Japanese director and writer, and one of the most important figures in 20th century cinema. Kurosawa was greatly influenced by Hollywood - John Ford being his idol - but more than any other film-maker was responsible for introducing Japanese films to West. He originally trained as an artist and worked as a studio scriptwriter, before directing his first film in 1943, the martial arts drama Judo Saga.
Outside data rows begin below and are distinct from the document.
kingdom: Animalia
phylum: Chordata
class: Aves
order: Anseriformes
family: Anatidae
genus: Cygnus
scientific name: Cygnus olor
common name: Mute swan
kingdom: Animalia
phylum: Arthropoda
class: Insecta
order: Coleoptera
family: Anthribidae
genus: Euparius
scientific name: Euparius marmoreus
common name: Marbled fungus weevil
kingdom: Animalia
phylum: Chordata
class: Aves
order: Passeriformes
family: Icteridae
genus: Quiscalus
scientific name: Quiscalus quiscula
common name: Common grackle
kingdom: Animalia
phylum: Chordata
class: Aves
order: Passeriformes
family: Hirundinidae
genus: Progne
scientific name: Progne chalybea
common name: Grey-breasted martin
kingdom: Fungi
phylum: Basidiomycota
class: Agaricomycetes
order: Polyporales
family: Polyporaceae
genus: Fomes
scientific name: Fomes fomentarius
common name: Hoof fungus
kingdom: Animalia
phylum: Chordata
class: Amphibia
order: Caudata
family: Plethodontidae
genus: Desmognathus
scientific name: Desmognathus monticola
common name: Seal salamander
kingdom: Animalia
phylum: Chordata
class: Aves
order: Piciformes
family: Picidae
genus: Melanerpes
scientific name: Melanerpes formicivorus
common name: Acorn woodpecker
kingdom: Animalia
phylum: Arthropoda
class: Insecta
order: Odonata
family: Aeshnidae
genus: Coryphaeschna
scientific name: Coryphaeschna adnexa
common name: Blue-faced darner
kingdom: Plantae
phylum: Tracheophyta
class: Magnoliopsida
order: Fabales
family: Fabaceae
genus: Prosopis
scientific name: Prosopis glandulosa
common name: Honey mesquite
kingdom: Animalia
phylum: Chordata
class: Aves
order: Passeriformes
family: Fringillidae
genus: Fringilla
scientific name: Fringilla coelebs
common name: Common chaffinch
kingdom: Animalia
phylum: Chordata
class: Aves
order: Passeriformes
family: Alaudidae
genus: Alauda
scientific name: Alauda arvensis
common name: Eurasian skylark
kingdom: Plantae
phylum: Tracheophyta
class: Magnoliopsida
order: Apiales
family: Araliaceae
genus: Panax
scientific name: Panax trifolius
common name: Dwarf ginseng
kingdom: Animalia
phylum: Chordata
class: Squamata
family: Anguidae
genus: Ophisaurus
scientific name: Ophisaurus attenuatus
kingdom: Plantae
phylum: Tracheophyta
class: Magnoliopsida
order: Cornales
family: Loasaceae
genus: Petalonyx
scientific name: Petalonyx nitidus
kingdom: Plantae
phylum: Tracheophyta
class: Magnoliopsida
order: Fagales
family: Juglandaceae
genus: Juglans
Kurosawa's next few films were made during World War II and had to adhere to strict state guidelines; it was 1948's gangster movie Drunken Angel that first saw the director's emerging personal vision, and was his first film to star regular leading man ToshirĂ´ Mifune.

Rashomon was the film that brought Kurosawa acclaim in the West, winning top prize at the Venice Film Festival in 1951, and a string of classics followed - Throne of Blood, The Hidden Fortress, Yojimbo, Seven Samurai - all set in Feudal Japan and combining incredible cinematography and thrilling action with humour, sadness and deep insights into human behaviour. The director also turned in some superb non-period film around this time too, such as the thrillers The Bad Sleep Well and High and Low.

The following decade proved a frustrating one for Kurosawa, as he struggled to get projects off the ground, culminating with the box office failure of Dodesukaden and a suicide attempt in 1970. The director's fortunes turned when 1975's Russian epic Dersu Uzala won the Best Foreign Language Oscar, while his next two films were among his very best - the beautifully shot Kagemusha and 1985's spectacular, hugely successful King Lear adaptation, Ran. Kurosawa's final films were smaller and more personal - Dreams, Rhapsody in August and Not Yet. He died of a stroke in 1998, aged 88.